Résumé

Amoureux des dictionnaires, Georges Perec, dans son travail d'écrivain, les utilise à la fois comme réservoir lexical, modèle structural, lieu de mémoire collective et piège pragmatique. Issus d'une exploration quasi exhaustive des dictionnaires, les lexiques perecquiens sont pourtant marqués par leur aspect systématiquement lacunaire lié aux contraintes souvent draconiennes que se fixe l'écrivain. Par ailleurs, Perec emprunte aux dictionnaires quatre principales formes récurrentes dans toute son œuvre : la liste (brute ou intégrée au récit), le classement alphabétique (et ses divers avatars), la définition et la notice. En outre, dans une histoire personnelle marquée par les ruptures de la guerre et la tragédie des camps, le savoir encyclopédique représente le seul ensemble de références stables et fiables, et presque une manière de substitut parental. Mais, par un retournement paradoxal, une grande partie du travail perecquien tend aussi à pervertir ces certitudes et à les mettre au service d'une écriture de la ruse en élaborant de méticuleuses machines à piéger le lecteur dont les dictionnaires ne constituent pas les rouages les moins efficaces.

Summary

Georges Perec loved dictionaries : they provided him with a lexical bank, a structural model, direct access to collective memory and a practical means to ensnare the reader. Perec's word lists, which are the product of copious explorations of dictionaries, are nonetheless systematically incomplete, due to the often draconian constraints which he imposed upon his work.

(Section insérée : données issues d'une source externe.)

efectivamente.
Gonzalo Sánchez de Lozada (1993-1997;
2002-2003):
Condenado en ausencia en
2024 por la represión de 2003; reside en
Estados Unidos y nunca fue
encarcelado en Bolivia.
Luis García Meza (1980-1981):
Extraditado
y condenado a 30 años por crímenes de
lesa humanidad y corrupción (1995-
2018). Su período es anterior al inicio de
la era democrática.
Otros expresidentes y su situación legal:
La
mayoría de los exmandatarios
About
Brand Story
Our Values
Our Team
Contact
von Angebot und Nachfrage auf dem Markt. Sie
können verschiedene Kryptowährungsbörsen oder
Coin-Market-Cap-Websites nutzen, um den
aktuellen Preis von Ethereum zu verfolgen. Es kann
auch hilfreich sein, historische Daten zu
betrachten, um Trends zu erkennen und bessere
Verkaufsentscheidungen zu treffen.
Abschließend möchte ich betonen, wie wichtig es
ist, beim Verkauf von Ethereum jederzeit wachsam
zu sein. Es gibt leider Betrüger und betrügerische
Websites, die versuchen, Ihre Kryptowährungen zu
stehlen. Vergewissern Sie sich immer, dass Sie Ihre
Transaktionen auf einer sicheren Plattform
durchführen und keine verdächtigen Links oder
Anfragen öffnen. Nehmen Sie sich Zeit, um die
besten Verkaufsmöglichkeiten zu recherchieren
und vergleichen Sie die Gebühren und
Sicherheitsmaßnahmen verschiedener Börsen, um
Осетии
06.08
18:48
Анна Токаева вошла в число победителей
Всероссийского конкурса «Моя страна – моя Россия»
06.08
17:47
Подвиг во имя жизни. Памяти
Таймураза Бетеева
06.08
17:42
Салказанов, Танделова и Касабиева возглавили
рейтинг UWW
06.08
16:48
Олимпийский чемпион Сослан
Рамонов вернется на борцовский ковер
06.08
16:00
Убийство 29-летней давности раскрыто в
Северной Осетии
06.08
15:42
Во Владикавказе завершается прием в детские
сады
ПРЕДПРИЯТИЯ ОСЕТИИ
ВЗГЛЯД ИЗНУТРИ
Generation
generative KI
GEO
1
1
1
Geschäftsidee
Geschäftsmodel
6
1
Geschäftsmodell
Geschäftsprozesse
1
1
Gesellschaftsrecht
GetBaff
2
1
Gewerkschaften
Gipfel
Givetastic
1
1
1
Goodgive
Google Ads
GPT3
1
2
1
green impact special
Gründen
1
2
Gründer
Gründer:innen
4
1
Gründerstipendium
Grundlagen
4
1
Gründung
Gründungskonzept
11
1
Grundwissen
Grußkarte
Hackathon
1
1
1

Four patterns derived from the dictionary consistently appear in Perec's books : the list (presented as such or integrated within a narrative), the alphabetical ordering (under various guises), the definition, and the format of individual entries. For Perec, whose personal history was tragically disrupted by the Second World War, and particularly the Holocaust, encyclopaedic knowledge provided stable and reliable points of reference, acting as a kind of parental substitute. But, conversely and significantly, Perec often tended to subvert the very certainties that these reference works offer, using their characteristics to create elaborate and delightfully misleading structures.